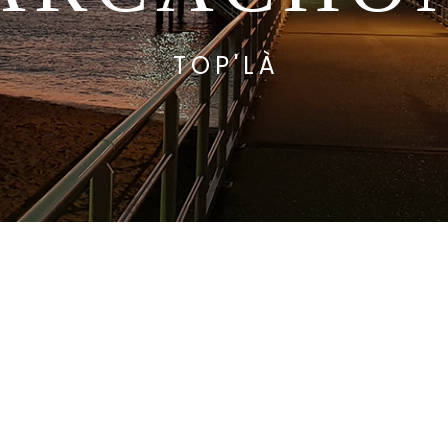
TOP'LÀ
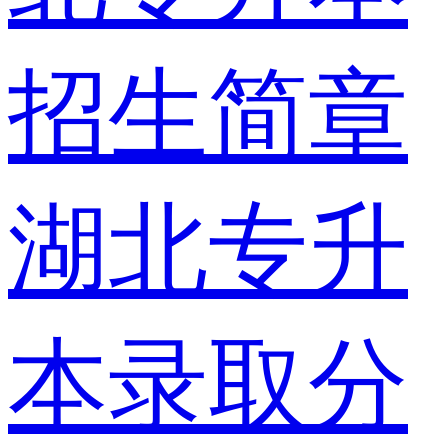
招生简章
湖北专升
本录取分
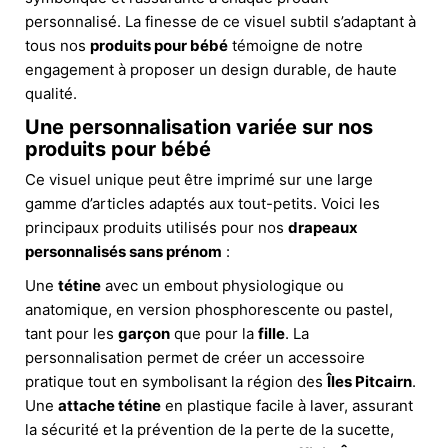
personnalisé. La finesse de ce visuel subtil s’adaptant à
tous nos
produits pour bébé
témoigne de notre
engagement à proposer un design durable, de haute
qualité.
Une personnalisation variée sur nos
produits pour bébé
Ce visuel unique peut être imprimé sur une large
gamme d’articles adaptés aux tout-petits. Voici les
principaux produits utilisés pour nos
drapeaux
personnalisés sans prénom
:
Une
tétine
avec un embout physiologique ou
anatomique, en version phosphorescente ou pastel,
tant pour les
garçon
que pour la
fille
. La
personnalisation permet de créer un accessoire
pratique tout en symbolisant la région des
Îles Pitcairn
.
Une
attache tétine
en plastique facile à laver, assurant
la sécurité et la prévention de la perte de la sucette,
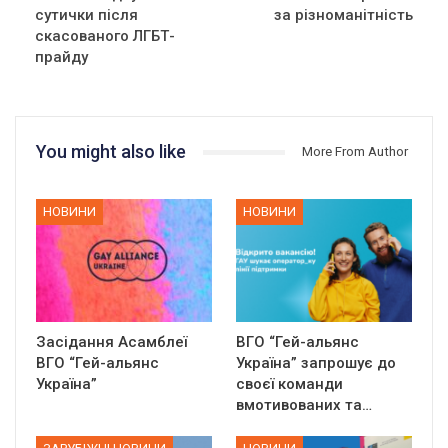
сутички після
за різноманітність
скасованого ЛГБТ-
прайду
You might also like
More From Author
НОВИНИ
НОВИНИ
Засідання Асамблеї
ВГО “Гей-альянс
ВГО “Гей-альянс
Україна” запрошує до
Україна”
своєї команди
вмотивованих та…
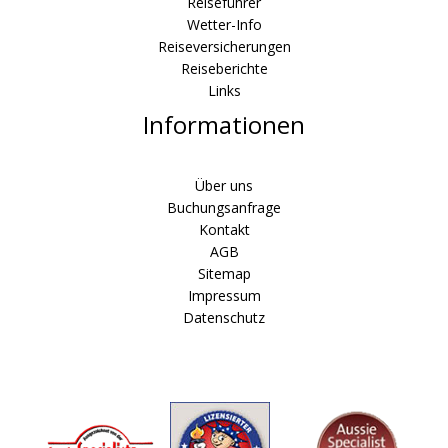
Reiseführer
Wetter-Info
Reiseversicherungen
Reiseberichte
Links
Informationen
Über uns
Buchungsanfrage
Kontakt
AGB
Sitemap
Impressum
Datenschutz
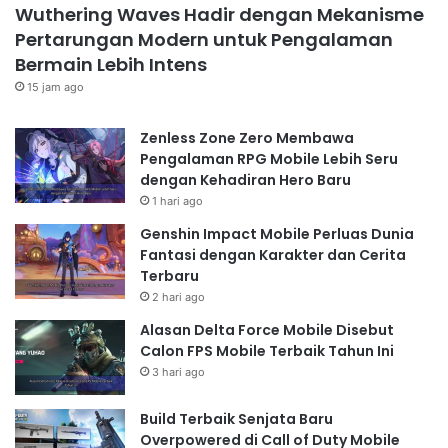
Wuthering Waves Hadir dengan Mekanisme
Pertarungan Modern untuk Pengalaman
Bermain Lebih Intens
15 jam ago
Zenless Zone Zero Membawa
Pengalaman RPG Mobile Lebih Seru
dengan Kehadiran Hero Baru
1 hari ago
Genshin Impact Mobile Perluas Dunia
Fantasi dengan Karakter dan Cerita
Terbaru
2 hari ago
Alasan Delta Force Mobile Disebut
Calon FPS Mobile Terbaik Tahun Ini
3 hari ago
Build Terbaik Senjata Baru
Overpowered di Call of Duty Mobile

######

Instructions to follow. Retype the records' lines, starting with the line that contains "personnalisé. La finesse" and going on through the line that contains "en plastique facile à laver, assurant", keeping each line as it appears.

Solution to the problem.
personnalisé. La finesse de ce visuel subtil s’adaptant à
tous nos
produits pour bébé
témoigne de notre
engagement à proposer un design durable, de haute
qualité.
Une personnalisation variée sur nos
produits pour bébé
Ce visuel unique peut être imprimé sur une large
gamme d’articles adaptés aux tout-petits. Voici les
principaux produits utilisés pour nos
drapeaux
personnalisés sans prénom
:
Une
tétine
avec un embout physiologique ou
anatomique, en version phosphorescente ou pastel,
tant pour les
garçon
que pour la
fille
. La
personnalisation permet de créer un accessoire
pratique tout en symbolisant la région des
Îles Pitcairn
.
Une
attache tétine
en plastique facile à laver, assurant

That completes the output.